To force such a dissertation to be burdened with a Table of Contents and numbered chapters, two narrative structures that will unnecessarily undermine the integrity of the subject matter and design of the dissertation, is to deny the very liberatory arguments the dissertation is making.

To argue that I must include a Table of Contents in order to conform to the conventions of a particular style manual is to argue that the style manual is transparent, natural, and uncontestable. Surely this is not so. In fact, I would argue that any style manual is discursive, ideological and political, and serves an agenda that in fact attempts to sabotage the very ideas my dissertation explores.

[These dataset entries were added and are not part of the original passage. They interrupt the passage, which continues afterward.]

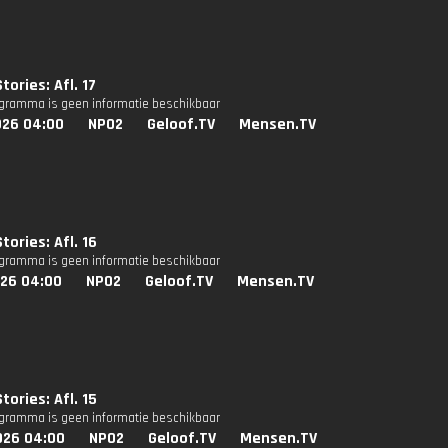
tories: Afl. 17
ogramma is geen informatie beschikbaar
026 04:00
NPO2
Geloof.TV
Mensen.TV
tories: Afl. 16
ogramma is geen informatie beschikbaar
026 04:00
NPO2
Geloof.TV
Mensen.TV
tories: Afl. 15
ogramma is geen informatie beschikbaar
026 04:00
NPO2
Geloof.TV
Mensen.TV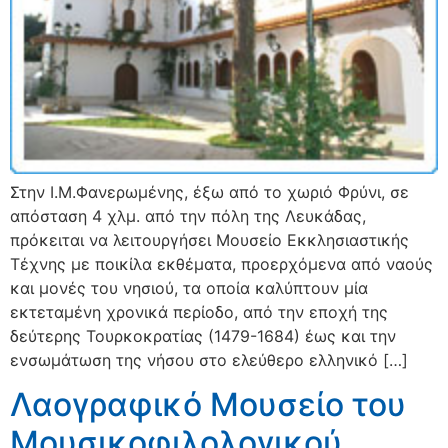
Στην Ι.Μ.Φανερωμένης, έξω από το χωριό Φρύνι, σε
απόσταση 4 χλμ. από την πόλη της Λευκάδας,
πρόκειται να λειτουργήσει Μουσείο Εκκλησιαστικής
Τέχνης με ποικίλα εκθέματα, προερχόμενα από ναούς
και μονές του νησιού, τα οποία καλύπτουν μία
εκτεταμένη χρονικά περίοδο, από την εποχή της
δεύτερης Τουρκοκρατίας (1479-1684) έως και την
ενσωμάτωση της νήσου στο ελεύθερο ελληνικό […]
Λαογραφικό Μουσείο του
Μουσικοφιλολογικού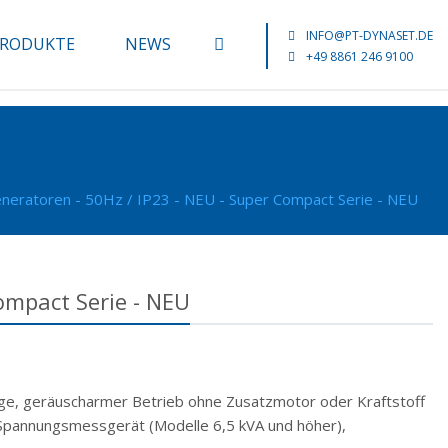
INFO@PT-DYNASET.DE
RODUKTE
NEWS
+49 8861 246 9100
eneratoren - 50Hz / IP23 - NEU - Super Compact Serie - NEU
ompact Serie - NEU
ge, geräuscharmer Betrieb ohne Zusatzmotor oder Kraftstoff
 Spannungsmessgerät (Modelle 6,5 kVA und höher),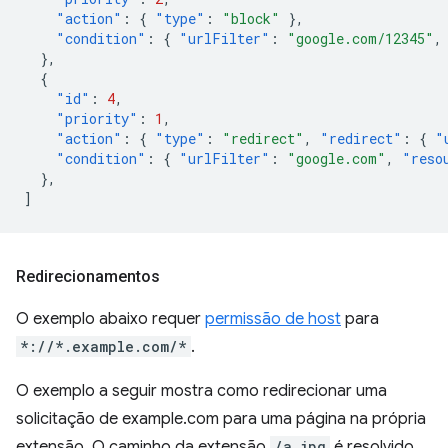
"action"
:
{
"type"
:
"block"
},
"condition"
:
{
"urlFilter"
:
"google.com/12345"
,
},
{
"id"
:
4
,
"priority"
:
1
,
"action"
:
{
"type"
:
"redirect"
,
"redirect"
:
{
"
"condition"
:
{
"urlFilter"
:
"google.com"
,
"reso
},
]
Redirecionamentos
O exemplo abaixo requer
permissão de host
para
*://*.example.com/*
.
O exemplo a seguir mostra como redirecionar uma
solicitação de example.com para uma página na própria
extensão. O caminho da extensão
/a.jpg
é resolvido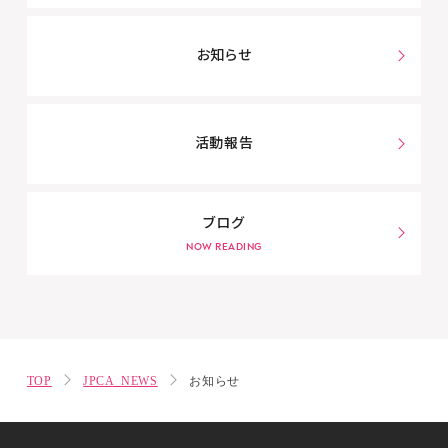
お知らせ
活動報告
ブログ
TOP
JPCA NEWS
お知らせ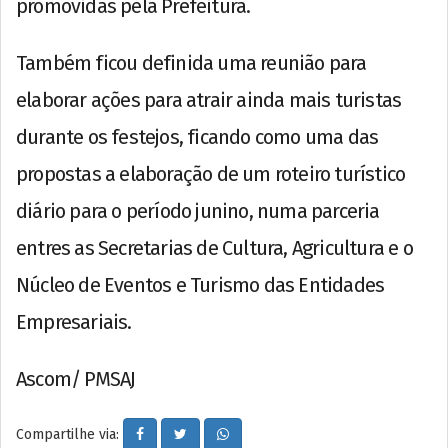
promovidas pela Prefeitura.
Também ficou definida uma reunião para
elaborar ações para atrair ainda mais turistas
durante os festejos, ficando como uma das
propostas a elaboração de um roteiro turístico
diário para o período junino, numa parceria
entres as Secretarias de Cultura, Agricultura e o
Núcleo de Eventos e Turismo das Entidades
Empresariais.
Ascom/ PMSAJ
Compartilhe via:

The conventions of the style manual from which I am requesting to be released construct me, as a writer, my readers, and my dissertation in ways that I do not intend—indeed in ways that I am specifically contesting, and it would be ironic if the university itself from which I am graduating demands that my dissertation meet two stylistic conventions that not only do not add to the content or intellectual rigor of the dissertation, but in fact subtract from it.

To simply submit to the Office of Doctoral Studies’ request that I include a Table of Contents and number my chapters, without petitioning this committee, would be to abandon all that my dissertation argues for at the first sign of conflict.

Thank you for taking the time to read this petition. I hope you will consider my requests.